Don’t get hung up on why the knowledge of the Beatles and their song catalogue has disappeared. It’s not just their music, as Oasis (the band) has disappeared, as well, along with Coca Cola, Harry Potter and cigarettes. It all seems to have happened during a 12-second world-wide blackout, during which our hero is on his bicycle and gets hit by a bus that cannot see him because its headlights have gone dark.
Starring alongside new-comer Himesh Patel as Jack is Lily James as Ellie, his first manager and long-time admirer. Lily is recognizable from “Baby Driver” and her appearance in “Mama Mia.” She has just the right combination of fresh-faced admiration and loyalty to make her the perfect grade school teacher (which she is) and, eventually—although he is slow to recognize this fact—the girl of Jack’s dreams.
Along the way we are treated to a small appearance by Ed Sheeran as himself, a part he got after Chris Martin of “Cold Play” turned it down. Sheeran hears Jack sing a Beatles song on television and pops around to his Suffolk home to give him a shot at stardom (Sheeran really is from Suffolk). The scene with Jack’s father in the kitchen is pure Curtis and very realistic, as are Jack’s parents’ reactions throughout his climb from unknown to world-famous singer of Beatles songs.
As the press kit for the film put it, “Ultimately, this film is a great example of the power of song…To reconnect with the power of music is a fantastic treat.” One of the amusing points made by the film is the difficulty of remembering all the lyrics to a favorite song.
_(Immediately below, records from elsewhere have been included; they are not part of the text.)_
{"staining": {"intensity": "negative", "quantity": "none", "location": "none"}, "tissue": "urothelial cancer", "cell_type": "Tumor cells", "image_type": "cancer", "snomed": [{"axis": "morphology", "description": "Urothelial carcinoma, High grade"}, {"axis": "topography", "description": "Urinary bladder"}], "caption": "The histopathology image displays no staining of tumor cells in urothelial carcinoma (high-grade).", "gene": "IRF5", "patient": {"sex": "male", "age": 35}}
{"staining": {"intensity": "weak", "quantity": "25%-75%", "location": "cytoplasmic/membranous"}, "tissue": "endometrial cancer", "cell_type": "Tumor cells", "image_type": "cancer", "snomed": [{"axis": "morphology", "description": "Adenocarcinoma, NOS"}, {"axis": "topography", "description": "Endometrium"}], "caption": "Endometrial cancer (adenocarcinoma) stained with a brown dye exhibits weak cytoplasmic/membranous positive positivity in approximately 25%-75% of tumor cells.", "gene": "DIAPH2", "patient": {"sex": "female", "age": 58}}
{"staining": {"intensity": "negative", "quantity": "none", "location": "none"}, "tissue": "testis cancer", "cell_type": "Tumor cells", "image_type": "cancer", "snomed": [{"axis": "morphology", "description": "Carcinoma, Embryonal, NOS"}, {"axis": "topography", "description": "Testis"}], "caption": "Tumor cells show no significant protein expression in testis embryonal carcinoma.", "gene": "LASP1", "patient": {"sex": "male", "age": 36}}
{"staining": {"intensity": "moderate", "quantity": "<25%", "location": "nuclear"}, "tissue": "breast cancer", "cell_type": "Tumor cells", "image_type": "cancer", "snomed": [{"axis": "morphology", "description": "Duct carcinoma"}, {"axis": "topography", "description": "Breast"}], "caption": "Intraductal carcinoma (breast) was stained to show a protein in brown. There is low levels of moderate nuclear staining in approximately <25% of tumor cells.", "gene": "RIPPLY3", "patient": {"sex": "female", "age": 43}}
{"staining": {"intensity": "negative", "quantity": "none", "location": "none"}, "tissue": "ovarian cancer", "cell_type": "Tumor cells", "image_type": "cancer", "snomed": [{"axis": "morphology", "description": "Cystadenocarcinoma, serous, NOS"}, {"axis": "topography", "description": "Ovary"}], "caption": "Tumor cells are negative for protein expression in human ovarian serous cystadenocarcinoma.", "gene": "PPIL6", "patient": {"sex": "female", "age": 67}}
In this film, that song is “Eleanor Rigby.” It proves to be one of the most difficult to re-construct from memory, after all Beatles tunes have disappeared from the globe.
Jack has been struggling to make his name as a singer/songwriter for years, but his own composition, “Summer Song,” just isn’t up to Beatles standards. As the villainess of the piece (Kate McKinnon of “Saturday Night Live”) put it, “I hated it, but I wasn’t interested enough in it to listen to it again to figure out why.”
Now that Jack has pinned down his failure to thrive to his songs, but not his singing, armed with the Biggest Hits of the Sixties and beyond, he completely blows the competition out of the water. There is even an impromptu song-writing competition with Sheeran where Jack’s contribution of “The Long and Winding Road” is judged the winner. He seems to compose it in 10 or 15 minutes. (An interesting side note: the song that Sheeran wanted to contribute at that point was initially received with great enthusiasm—until his record company stepped in and said they needed it for his next album, at which point Sheeran composed another original work that runs at film’s end.)
Another role in the film is that of Jack’s roadie, Nick (Harry Michell). As the plot put it, “Nick is famously a world-class moron.” In real life, Michell was initially considered for the lead role of Jack because of his musical ability. When he auditioned he was ill and barely able to sing, but he was good enough that the part of Nick—comic relief—was his.
In part, the film is a hymn to the power of marketing. The scene where Jack is meeting in a board room with the marketing team that will decide how to present “his” songs to the world featured a dynamite monologue from the actor playing the lead marketer, who is, in reality, a well-known comedian. LaMorne Morris, the marketing guru, knocked it out of the park in shooting down such esoteric titles as “Sergeant Pepper’s Lonely Hearts Club Band” in favor of “One Man Only.” The room used was loaned to Boyle for one day’s shoot because of his affiliation with WME and Cooper Wave Louise in L.A. and the W Hotel also makes an appearance. The rooftop scene of Jack performing at the Pier Hotel (a real Suffolk hotel) conjures up images of the real Beatles performing “Get Back” and “Don’t Let Me Down” on the roof of Apple Records.
Patel does all his own singing and glowing references to his audition, when he sang “Back in the U.S.S.R.” were made, with the comment that “Danny’s approach is all about the performance; that’s what we were there to catch.” In other words, no lip-syncing.
One small criticism. The film is a bit over-long. As it goes on past 2 hours we meet John Lennon. I wondered if removing the John Lennon meet might have brought the film in at 120 minutes or less, because that would have improved it, and the meeting with the doppelganger for John is not really that central to the plot until they give him this line: “Tell the girl that you love that you love her and tell the truth to everyone whenever you can.”
In other words, not a good movie choice for Donald J. Trump.